一时布好饭食,众人上桌,施晏微也叫那婢女留下。

“你叫什么名字?”施晏微问。

“回杨娘子的话,婢子名唤冬雪。”

施晏微含笑道:“难为送这样多的东西过来,又帮着她们一齐布膳,若不嫌弃,便坐下与我们同吃吧。”

冬雪道:“杨娘子不嫌弃婢子才是。

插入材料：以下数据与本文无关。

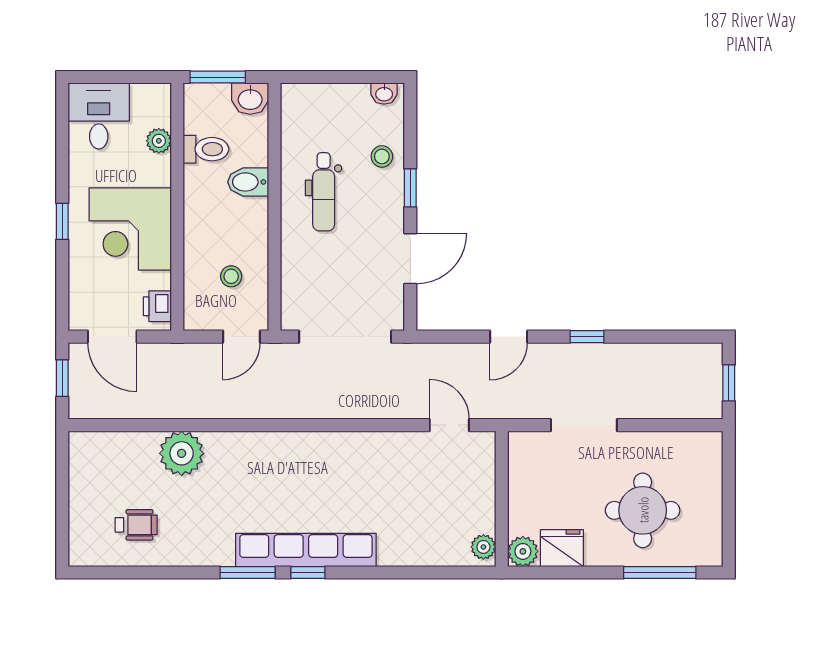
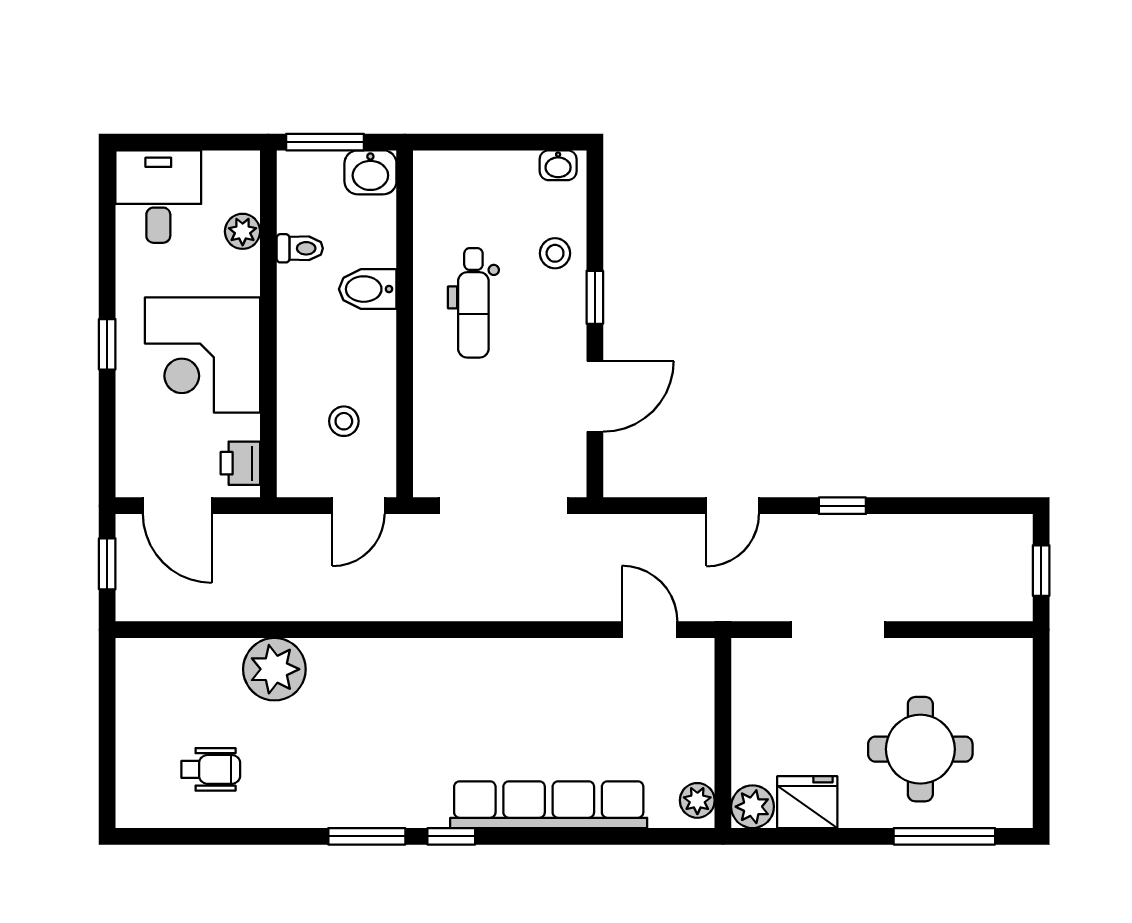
toilet: (206, 149) -> (300, 248), width x0.73, depth x0.72
row of seats: (306, 550) -> (549, 805), moved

”

施晏微叫练儿多吃些花糕,再尝尝那茱萸酒。

刘媪知施晏微格外喜欢练儿,并未多心,只是没料到冬雪竟是那般手脚勤快,杨娘子不过提了句茱萸酒和花糕,她便已来到自己的跟前倒起酒来了,而后又给她们每个人都夹了一块菊花糕。

橘白在退寒居时,谨小慎微惯了,没怎么喝过酒,是以只饮了小半杯,倒是那菊花糕,格外多吃了两块。

糕点中的蒙汗药药效自然比不得酒里的有效果。

是以当刘媪等人接二连三地倒下后,橘白的意识尚还有几分清醒,张了口就要高声喊人,冬雪见状,又快又准地照着她的后脖颈劈了一掌,为着稳妥起见,特意探了探她的鼻息。

“娘子身量高挑,不易装扮,扮作上了年纪的妇人稍稍佝偻着身子低垂着头倒还好些,我这衣服底下穿着媪妇的衣裳,娘子速速换上。”一面说,一面解了自己的外衣,脱下里面的粗布衣裳递给她。

“娘子不必为我忧心,我自幼习武,扛得住冻,不怕冷的;眼下出城要紧,还请娘子速速将衣裳换了。”

施晏微点头应下,伸手将那衣裳接过,着急忙慌地换上后,将发上金钗尽数取下。

冬雪自窄袖里取出黄粉,动作熟练地替她抹了,拔下发间一支极为朴素的银簪簪进发中,接着从刘媪的衣摆上扯下一块布条绾进发髻上,如此修饰一番,单从整体外形上来看,倒还真有几分中年媪妇的样子。

“鞋。”冬雪上下打量施晏微一番,找出最后的错漏之处。

施晏微解去刘媪脚上半旧的绣鞋匆匆穿了,随着冬雪避开人往后院的角门处走。

今日轮值的几个侍卫不知宋聿是用了什么法子,总之,一个都没有出现在她二人眼前。

冬雪拿出对牌道是奉三郎君之命特意出府采买几样要紧的东西,角门的守卫见了,并未多心,即刻放了行。

跨出门槛的那一刻,施晏微胸中那颗悬着的心方落下一些。

二人出了府,就见巷子口处停着一辆马车,冬雪与她一前一后地上了车,取出砚台磨了墨,“婢子剑霜,奉郎君之命护娘子周全,若娘子不弃,定当生死相随,永不离弃。郎君准备了不下百两黄金,十余张空白过所,另有户籍若干,娘子欲要往何处去,只需在空白处填上即可。”

剑霜将一张空白的过所递给施晏微,接着挑开帘子出去驾车;施晏微不欲与她一道同行太长的路程,但太原周遭实在不能让她安心,暂且与她同行一段时日再做计较。

施晏微打定主意,赶在马车到达城门前,在过所的空白处填下“延州”二字。